With texts by Anna Arabindan-Kesson and Macarena Gómez-Barris
15 May 2025 | 235 illustrations | £50.00
A vibrant contemporary art anthology that explores the complex ties between race, climate crisis and colonialism by 100 leading artists of African diasporic, Latin American and Native American identity.
Featuring over 200 contemporary art works across a range of mediums, Black Earth Rising seeks to address vital questions of land, presence, climate crisis, and social and environmental justice against the historical backdrop of European settlement of the New World.
Complex and intertwined concepts are explored: forced migration and slavery, the environmental consequences of colonialism, the occupation of Native lands, the urban plight of Black and Brown communities, and how cultural practices and knowledge systems of indigenous peoples can change our perspectives of the natural world.

Split into three thematic sections: Reckoning, Reimagining and Reclaiming, Black Earth Rising presents a discourse around climate change that situates the voices of people of colour at the active centre rather than on the passive periphery. It expands our understanding of aesthetic perspectives on climate change through artworks that reach to the poetic and lyrical rather than the didactic.
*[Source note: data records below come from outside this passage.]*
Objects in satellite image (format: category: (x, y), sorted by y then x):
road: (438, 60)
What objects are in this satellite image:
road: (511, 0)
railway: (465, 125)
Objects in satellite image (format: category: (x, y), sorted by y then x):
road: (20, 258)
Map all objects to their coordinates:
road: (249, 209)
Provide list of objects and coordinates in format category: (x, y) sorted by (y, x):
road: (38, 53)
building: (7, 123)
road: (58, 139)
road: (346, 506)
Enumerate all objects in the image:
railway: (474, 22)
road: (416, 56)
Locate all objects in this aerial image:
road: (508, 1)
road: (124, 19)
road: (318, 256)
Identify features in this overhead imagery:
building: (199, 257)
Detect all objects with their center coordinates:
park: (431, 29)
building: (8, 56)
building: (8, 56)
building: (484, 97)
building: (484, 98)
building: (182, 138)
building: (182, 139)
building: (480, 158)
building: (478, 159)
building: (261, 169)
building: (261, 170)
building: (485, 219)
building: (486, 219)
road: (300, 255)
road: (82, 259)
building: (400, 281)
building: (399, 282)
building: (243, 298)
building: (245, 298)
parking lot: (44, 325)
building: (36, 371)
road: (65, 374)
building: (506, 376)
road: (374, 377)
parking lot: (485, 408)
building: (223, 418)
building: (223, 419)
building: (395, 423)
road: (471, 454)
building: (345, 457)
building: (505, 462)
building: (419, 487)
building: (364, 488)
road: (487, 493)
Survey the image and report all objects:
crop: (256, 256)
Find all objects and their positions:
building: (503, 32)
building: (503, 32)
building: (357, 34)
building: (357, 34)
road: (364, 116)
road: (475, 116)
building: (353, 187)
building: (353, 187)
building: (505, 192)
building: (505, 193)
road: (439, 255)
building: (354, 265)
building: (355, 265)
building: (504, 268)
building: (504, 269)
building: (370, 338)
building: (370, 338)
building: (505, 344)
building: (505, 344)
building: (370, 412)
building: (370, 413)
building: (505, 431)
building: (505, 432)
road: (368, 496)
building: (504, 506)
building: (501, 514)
Ekow Eshun is a writer, curator, journalist and broadcaster based in London, whose writing has appeared in publications including The New York Times, the Financial Times, the Guardian and Vogue. Director of the Institute of Contemporary Arts, London, from 2005 to 2010, and a frequent contributor to BBC radio and television programmes, his previous books include Black Gold of the Sun: Searching for Home in England and Africa, published in 2005, and In the Black Fantastic, published in 2022.